Data provenance, or data lineage as it is otherwise known, refers to the process of recording the origin and transform history of data throughout its lifetime. In this short article, we take a look at data lineage from the perspective of data analytics, specifically with a focus on large [Big] Data sets as is common with data analytics workloads.

Before we focus on data analytics, let us consider how data provenance is addressed by software development teams and why it is important. The distributed version control system, Git, is a popular tool for not only allowing developers to collaborate on a shared codebase, but also provides a detailed history of each file and who made (committed) a given particular change. Git, like a number of other version control systems was designed for small (from a data analytics perspective) collections of files. For example, if we look at the current limitations of github.com, we see that files greater than 100 MB will be rejected and while there are currently no restrictions on the size of a repository, creating a repository of several TBs of data clearly is trying to place a square peg into a round hole.

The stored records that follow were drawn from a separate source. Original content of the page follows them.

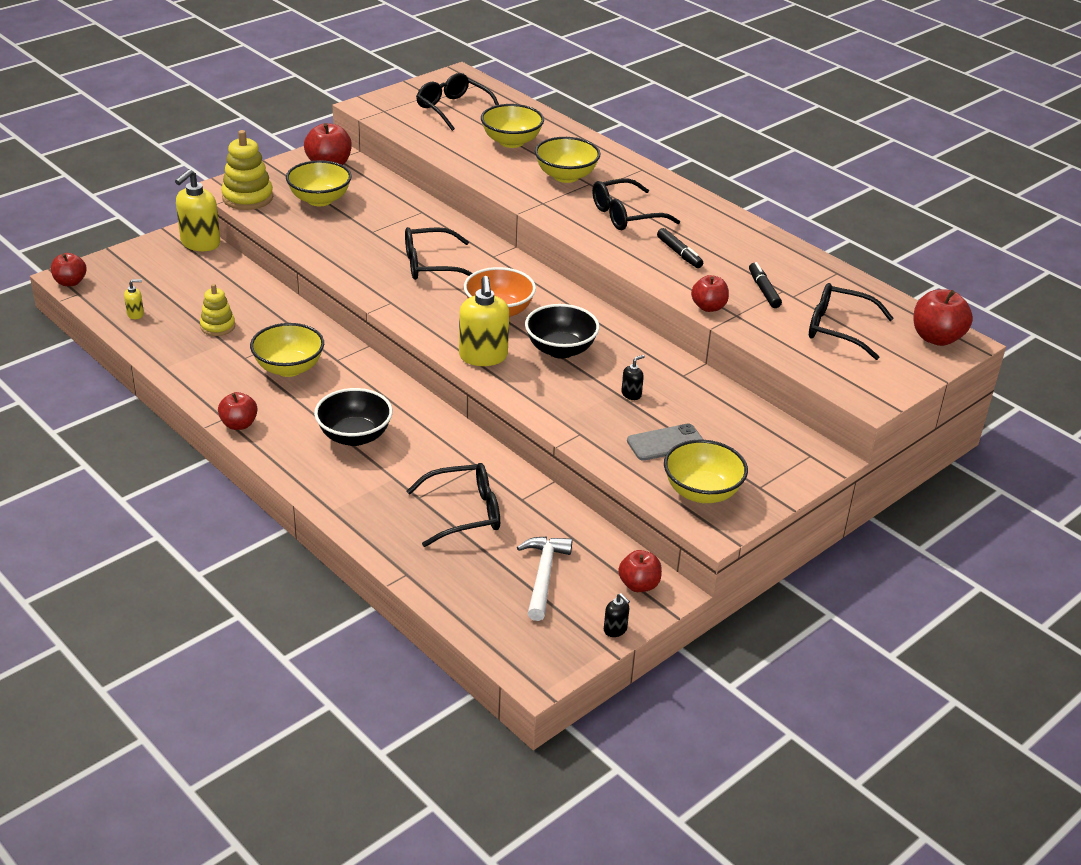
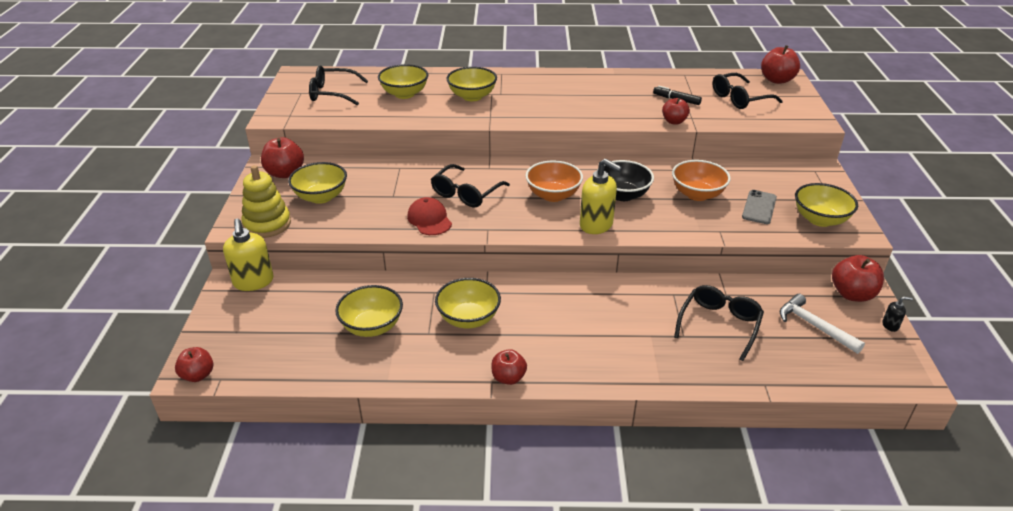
camera: 45 degrees left, 0 degrees up
(135, 314) = (296, 361): yellow soap dispenser -> none
(218, 326) = (372, 326): yellow stacking toy -> yellow bowl
(354, 436) = (585, 329): black bowl -> none
(363, 266) = (429, 219): none -> red cap
(626, 215) = (543, 99): black glasses -> none
(631, 394) = (697, 194): black soap dispenser -> orange bowl
(639, 585) = (852, 294): red apple -> red apple, size x1.50
(679, 253) = (606, 104): black marker -> none

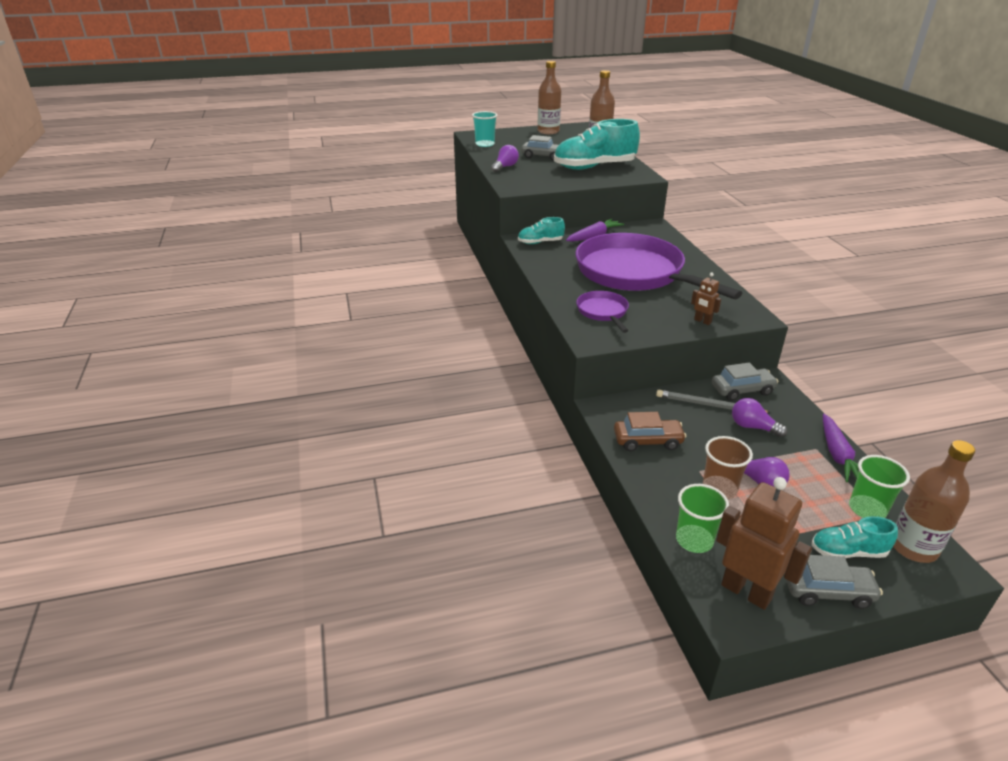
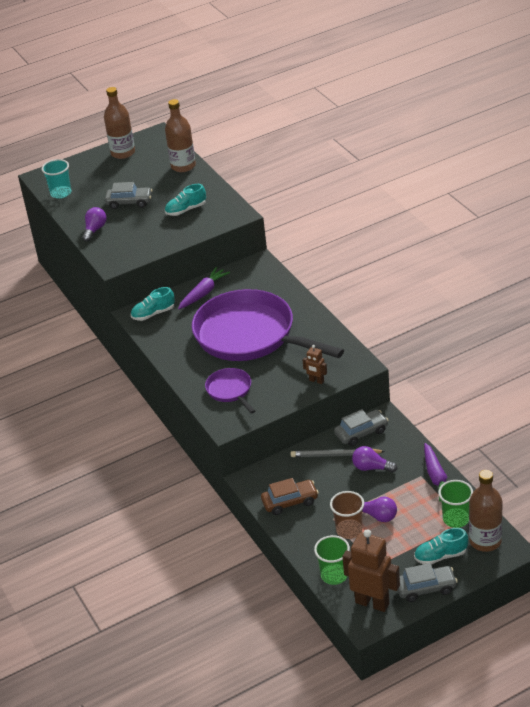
camera: 10 degrees left, 5 degrees up
(594, 167) = (186, 210): turquoise shoe -> turquoise shoe, size x0.50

Let us imagine that the software developers described above are creating applications to perform machine learning or other data analytics tasks. A typical environment may consist of some application code that represents a model or algorithm, one or more flat-files that contain model coefficients and input and potentially output data sets. While Git maybe a good choice to provide data provenance for the application code and model coefficients, it is unlikely to be a good fit for large data sets. While storing data and code in separate repositories is not by itself a problem, the lack of data provenance with a number of storage tiers along with a lack of management tools to tie them both together creates problems.

Let’s consider the data provenance features of Amazon S3, a storage platform that has strong levels of data provenance at the individual object level. Amazon S3, uses buckets (containers) to store objects (files). Amazon S3 allows you to enable versioning on a bucket, thereby providing a history of each object. Combining Amazon S3 with Amazon CloudTrail allows you to record not only each version of an object but also who created each version. Provided we are considering flat data files, we could also checkout different versions and compare them with suitable tools to view the delta. Therefore, with a bit of work we can enable data provenance on objects stored in an S3 bucket.

One common and useful feature of a version control system that we have overlooked so far is the ability to tag a repository, thereby providing a shorthand to refer to a collection of files at a given point in time. While some might argue that placing a copy of objects into a different bucket or pseudo folder achieves this goal, it is a poor substitute for Git’s tagging. If we replace Amazon S3 with a traditional network filesystem, data provenance becomes an even greater challenge.

The lack of data provenance tools for typical data analytics data sets causes a number of issues. It makes it difficult to repeat analysis with very high levels of confidence without investing time and money duplicating data. It also makes it difficult to collaborate and share data amongst groups who are unsure of the true origin of the data, what operations have occurred during its lifecycle, by whom, using what transforms and what data cleansing has occurred. Increasing transparency of what happens to data throughout its lifetime and attributing the source of its origin will not only encourage reuse of data but also encourage sharing of data between groups.

With the continued growth in data analytics and an increasing need or desire to easily share large data sets that may be incrementally changing overtime, we need to develop tools to help simplify data provenance of large data sets.